# Replacing front BMW hood logo



## PG (Jan 13, 2002)

Is anyone here familiar with what's involved to replace the BMW logo on the front hood? My father drives a 525i and his front hood logo was recently chipped so I'd like to replace it for him.

-How would i go about removing the old hood logo without causing any damage?
-What will secure the new hood logo down?
-Other than the front logo itself, are any other parts needed to install a new front hood logo?

I've never done this before so if someone could give me some advice, I would appreciate it.

Thanks,
PG


----------



## The HACK (Dec 19, 2001)

PG said:


> *Is anyone here familiar with what's involved to replace the BMW logo on the front hood? My father drives a 525i and his front hood logo was recently chipped so I'd like to replace it for him.
> 
> -How would i go about removing the old hood logo without causing any damage?
> -What will secure the new hood logo down?
> ...


I've never done it myself, only vaguely remember what the Bentley manual said about it...Basically, wrap a flat head screwdriver in tape so not to scratch the paint, and insert underneath the emblem and LIFT. That's it.

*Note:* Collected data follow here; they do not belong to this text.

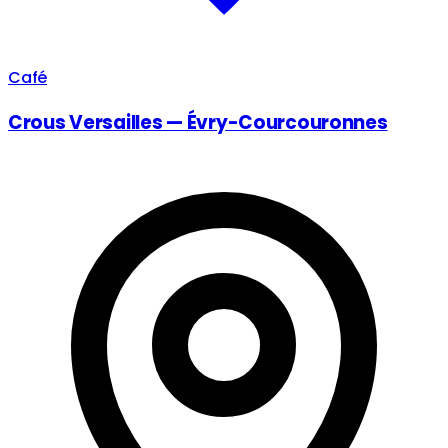
Café
Crous Versailles — Évry-Courcouronnes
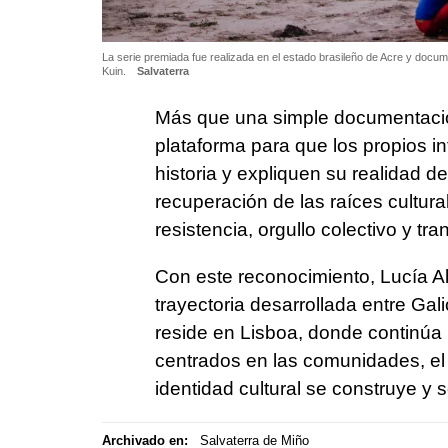
La serie premiada fue realizada en el estado brasileño de Acre y docum
Kuin.
Salvaterra
Más que una simple documentación 
plataforma para que los propios 
historia y expliquen su realidad d
recuperación de las raíces cultur
resistencia, orgullo colectivo y tr
Con este reconocimiento, Lucía A
trayectoria desarrollada entre Gal
reside en Lisboa, donde continú
centrados en las comunidades, el te
identidad cultural se construye y s
Archivado en:
Salvaterra de Miño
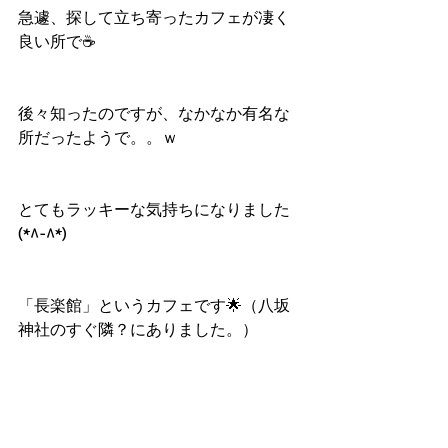
急遽、探して立ち寄ったカフェが凄く
良い所で☕
後々知ったのですが、なかなか有名な
所だったようで。。ｗ
とてもラッキーな気持ちになりました
(*^-^*)
「長楽館」というカフェです🌟（八坂
神社のすぐ隣？にありました。）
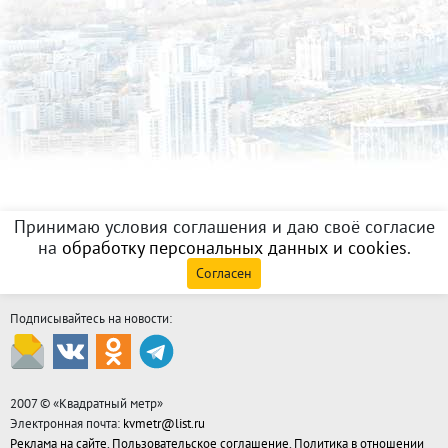
Принимаю условия соглашения и даю своё согласие
на
обработку персональных данных и cookies
.
Согласен
Подписывайтесь на новости:
2007 © «
Квадратный метр
»
Электронная почта:
kvmetr@list.ru
Реклама на сайте
,
Пользовательское соглашение
,
Политика в отношении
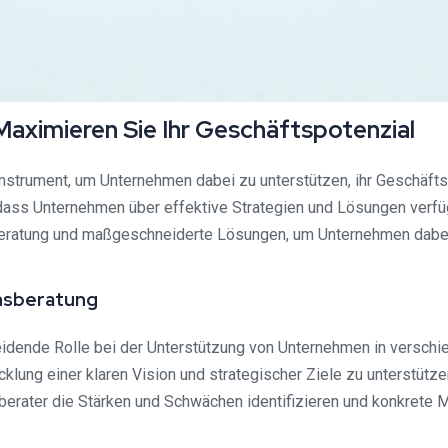
aximieren Sie Ihr Geschäftspotenzial
nstrument, um Unternehmen dabei zu unterstützen, ihr Geschäfts
ass Unternehmen über effektive Strategien und Lösungen verfüg
ratung und maßgeschneiderte Lösungen, um Unternehmen dabei zu
nsberatung
idende Rolle bei der Unterstützung von Unternehmen in verschi
klung einer klaren Vision und strategischer Ziele zu unterstütze
ater die Stärken und Schwächen identifizieren und konkrete 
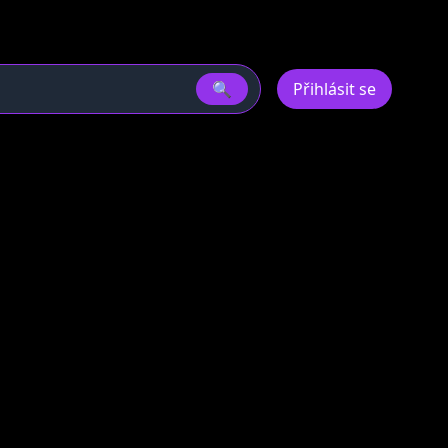
🔍
Přihlásit se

Double check with someone that has access to the Bentley manual in front of them to make sure.


----------



## eugeneDC/TX (Jan 14, 2002)

PG said:


> *Is anyone here familiar with what's involved to replace the BMW logo on the front hood? My father drives a 525i and his front hood logo was recently chipped so I'd like to replace it for him.
> 
> -How would i go about removing the old hood logo without causing any damage?
> -What will secure the new hood logo down?
> ...


i dont have a bentley, but i think vince(topazblau) would know. didnt he replace his roundel with the alpina one?


----------



## WRS (Dec 22, 2001)

it is held in by grommets, pry up wih two SMALL thin screwdrivers wrapped in electrical tape.


----------



## PG (Jan 13, 2002)

*To WRS*

Thanks for the info. If I'll be replacing the old chipped hood roundel with a new one, do I need to get 2 new grommets or can I reuse the old ones?


----------



## WRS (Dec 22, 2001)

I would replace the grommets, they are only about 50 Cents for the both of them.


----------



## Tanning machine (Feb 21, 2002)

I replaced mine a couple of years ago on an E30. Ordered the roundel from BavAuto. Despite the talk of wrapped screwdrivers and replacing grommets, which sounded like the possibility of scratches and screwups was high, it is an incredibly simple task. 5 minutes at most. :bigpimp:


----------



## UrineMachine (Apr 18, 2002)

Replaced mine on my E34 525i, its so simple.. I used a putty knife (its thinner than a screw driver) and a towel under neath the knife so no scratching. Simply go around the Roundel lifting it until it's easy to come off... you should replace the grommets under the roundel with new ones to assure a tight fit since the ones you've got are worn.


----------



## in_d_haus (Jan 2, 2002)

I've done my E34 525 twice now (damn rocks) As said it's just 2 prongs. Instead of wrapping things in tape use a credit card to get it started then pry against the card to protect the finish.


----------